Once again, the Valiant Warrior—Paladine, the Platinum Dragon—took his place in one half of the night sky while opposite him appeared the Queen of Darkness—Takhisis, the Five-Headed, Many-Colored Dragon. And so they resumed their endless wheeling, one always watchful of the other, as they revolved eternally around Gilean, God of Neutrality, the Scales of Balance.

The Homecoming

T
here were none to welcome him as he entered the city. He came in the dead of a still, black night; the only moon in the sky being one his eyes alone could see. He had sent away the green dragon, to await his commands. He did not pass through the city gates; no guard witnessed his arrival.

He had no need to come through the gates. Boundaries meant for ordinary mortals no longer concerned him. Unseen, unknown, he walked the silent, sleeping streets.

And yet, there was one who was aware of his presence. Inside the great library, Astinus, intent as ever upon his work, stopped writing and lifted his head. His pen remained poised for an instant over the paper, then—with a shrug—he resumed work on his chronicles once more.

The man walked the dark streets rapidly, leaning upon a staff that was decorated at the top with a crystal ball clutched in the golden, disembodied claw of a dragon. The crystal was dark. He needed no light to brighten the way. He knew where he was going. He had walked it in his mind for long centuries. Black robes rustled softly around his ankles as he strode forward; his golden eyes, gleaming from the depths of his black hood, seemed the only sparks of light in the slumbering city.

He did not stop when he reached the center of town. He did not even glance at the abandoned buildings with their dark windows gaping like the eyesockets in a skull. His steps did not falter as he passed among the chill shadows of the tall oak trees, though these shadows alone had been enough to terrify a kender. The fleshless guardian hands that reached out to grasp him fell to dust at his feet, and he trod upon them without care.

The tall Tower came in sight, black against the black sky like a window cut into darkness. And here, finally, the black-robed man came to a halt. Standing before the gates, he looked up at the Tower; his eyes taking in everything, coolly appraising the crumbling minarets and the polished marble that glistened in the cold, piercing light of the stars. He nodded slowly, in satisfaction.

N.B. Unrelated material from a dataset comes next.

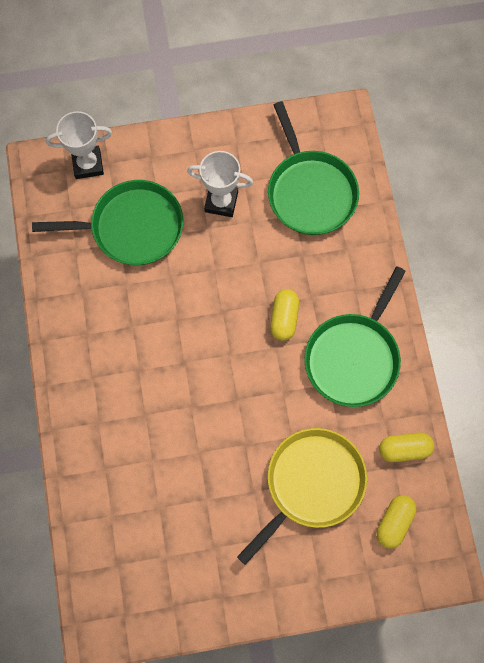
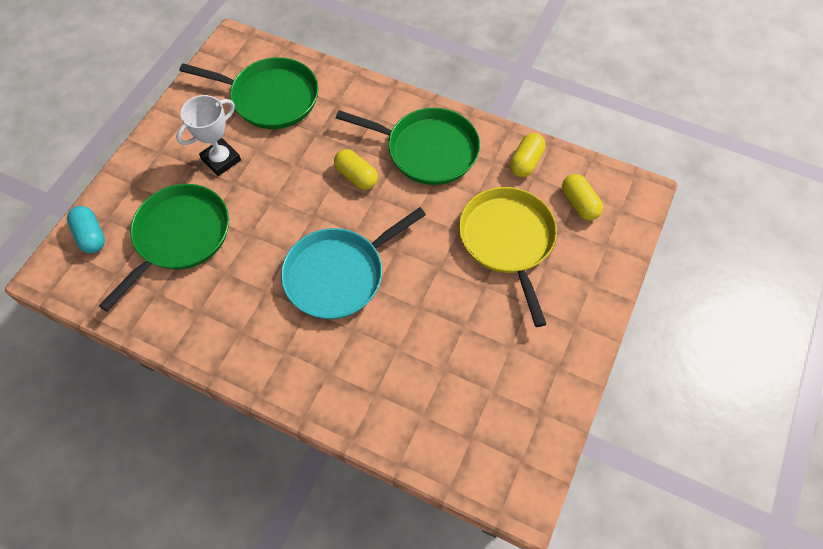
camera: 55 degrees left, 10 degrees down
(88, 164) = (91, 236): white trophy -> turquoise capsule
(184, 370) = (339, 274): none -> turquoise pan
(354, 357) = (427, 150): green pan -> green pan turned 45 degrees counterclockwise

The golden eyes lowered their gaze to the gates of the Tower, to the horrible fluttering robes that hung from those gates.

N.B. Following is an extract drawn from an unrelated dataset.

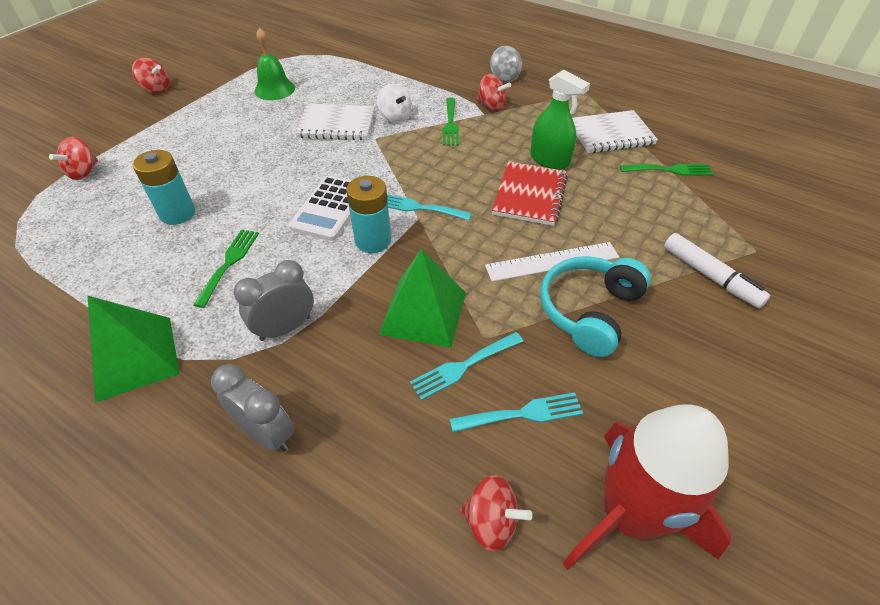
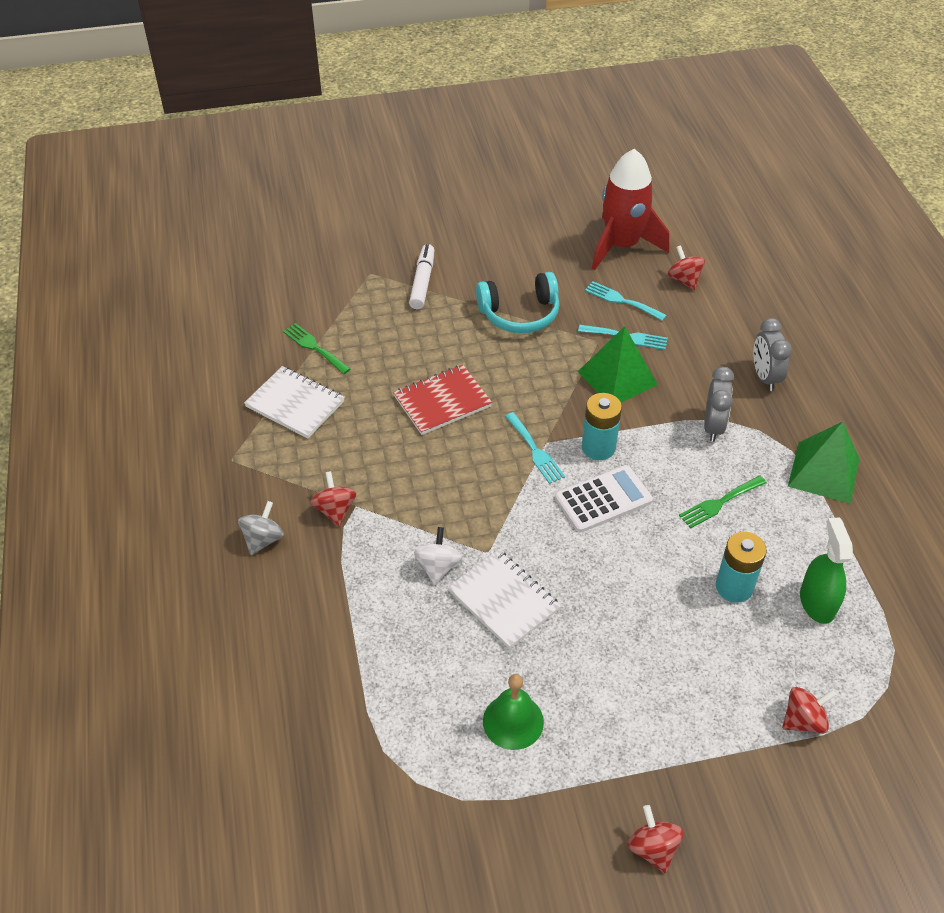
camera: 135 degrees left, 0 degrees up
(285, 328) = (713, 426): grey clock -> grey clock turned 90 degrees counterclockwise
(450, 124) = (401, 516): green fork -> none
(549, 160) = (381, 418): green spray bottle -> green spray bottle (817, 602)
(552, 261) = (498, 351): white ruler -> none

No ordinary mortal could have stood before those terrible, shrouded gates without going mad from the nameless terror.
No ordinary mortal could have walked unscathed through the guardian oaks.

But Raistlin stood there. He stood there calmly, without fear. Lifting his thin hand, he grasped hold of the shredded black robes still stained with the blood of their wearer, and tore them from the gates.

A chill penetrating wail of outrage screamed up from the depths of the Abyss. So loud and horrifying was it that all the citizens of Palanthas woke shuddering from even the deepest sleep and lay in their beds, paralyzed by fear, waiting for the end of the world. The guards on the city walls could move neither hand nor foot. Shutting their eyes, they cowered in shadows, awaiting death. Babies whimpered in fear, dogs cringed and slunk beneath beds, cats’ eyes gleamed.

The shriek sounded again, and a pale hand reached out from the Tower gates. A ghastly face, twisted in fury, floated in the dank air.

Raistlin did not move.

The hand drew near, the face promised him the tortures of the Abyss, where he would be dragged for his great folly in daring the curse of the Tower. The skeletal hand touched Raistlin’s heart. Then, trembling, it halted.

“Know this,” said Raistlin calmly, looking up at the Tower, pitching his voice so that it could be heard by those within. “I am the master of past and present! My coming was foretold. For me, the gates will open.”

The skeletal hand shrank back and, with a slow sweeping motion of invitation, parted the darkness. The gates swung open upon silent hinges.